__Instructions to follow__. Give back, word for word, the lines in the listing below from the one holding "pinky mcp: (180, 242)" down to the one holding "pinky pip: (220, 272)", both ends included.

__Source data__.

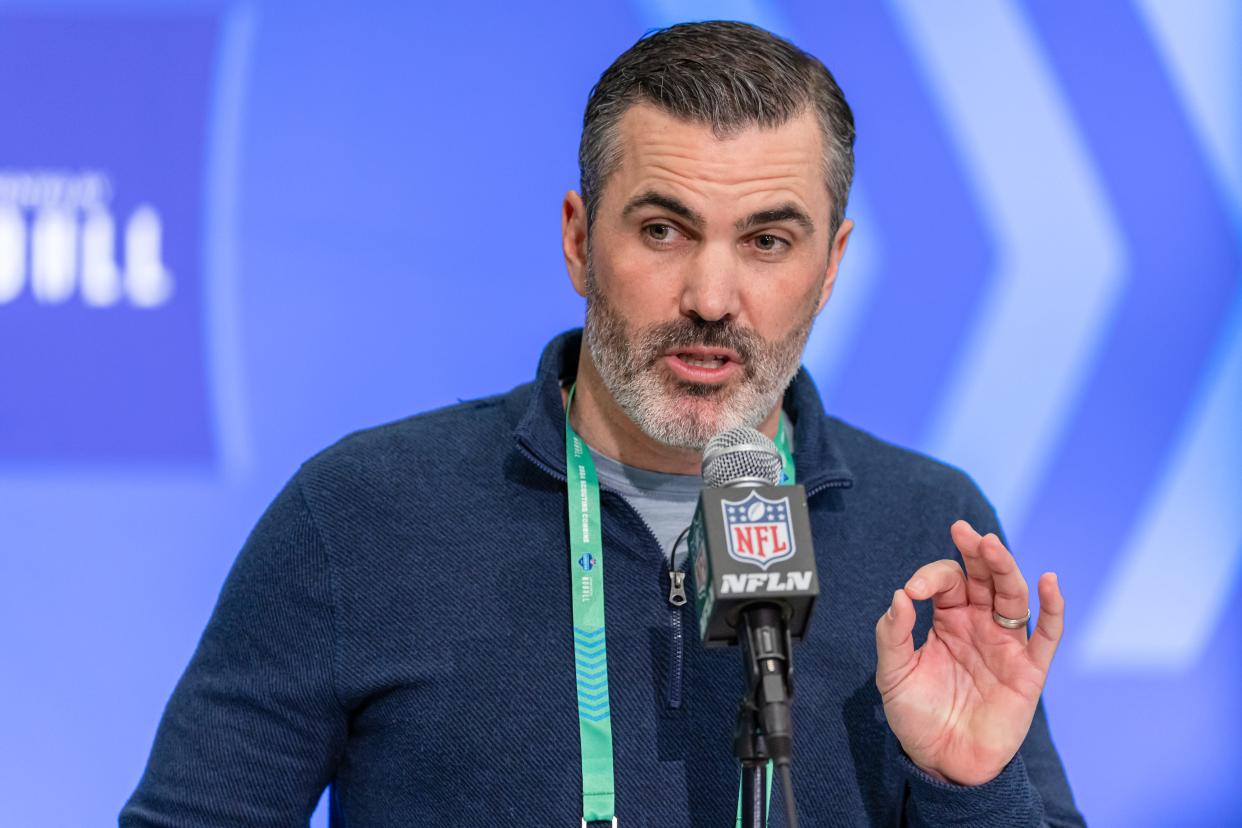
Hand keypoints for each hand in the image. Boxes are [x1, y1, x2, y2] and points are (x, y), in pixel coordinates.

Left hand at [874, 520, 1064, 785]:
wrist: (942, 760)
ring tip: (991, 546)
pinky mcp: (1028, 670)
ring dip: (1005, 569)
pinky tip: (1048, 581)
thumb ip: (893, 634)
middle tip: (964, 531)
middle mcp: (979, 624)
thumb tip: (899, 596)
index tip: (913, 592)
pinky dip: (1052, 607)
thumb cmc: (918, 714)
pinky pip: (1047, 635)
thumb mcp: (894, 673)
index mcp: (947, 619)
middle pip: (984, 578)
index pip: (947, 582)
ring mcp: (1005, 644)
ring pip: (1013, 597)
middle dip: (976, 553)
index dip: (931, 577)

* * *

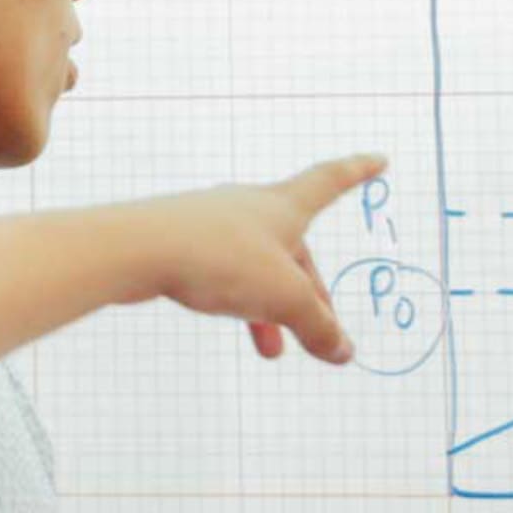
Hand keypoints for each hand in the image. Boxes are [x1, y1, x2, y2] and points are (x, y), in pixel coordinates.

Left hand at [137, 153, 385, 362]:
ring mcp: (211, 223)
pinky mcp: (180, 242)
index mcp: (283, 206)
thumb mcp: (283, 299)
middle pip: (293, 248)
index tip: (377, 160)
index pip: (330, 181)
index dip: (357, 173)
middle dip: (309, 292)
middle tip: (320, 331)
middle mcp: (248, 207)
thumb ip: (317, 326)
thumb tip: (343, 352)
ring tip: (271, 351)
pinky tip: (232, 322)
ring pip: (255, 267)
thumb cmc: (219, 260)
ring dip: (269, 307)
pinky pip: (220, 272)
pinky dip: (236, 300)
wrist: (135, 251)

__Solution to this problem__.
pinky mcp: (180, 242)
index mcp: (283, 206)
thumb mcp: (283, 299)
middle pip: (293, 248)
index tip: (377, 160)
index pip: (330, 181)
index dip: (357, 173)
middle dip: (309, 292)
middle tip: (320, 331)
middle mcp: (248, 207)
thumb ip: (317, 326)
thumb tip: (343, 352)
ring tip: (271, 351)
pinky tip: (232, 322)
ring pip: (255, 267)
thumb cmc: (219, 260)
ring dip: (269, 307)
pinky pip: (220, 272)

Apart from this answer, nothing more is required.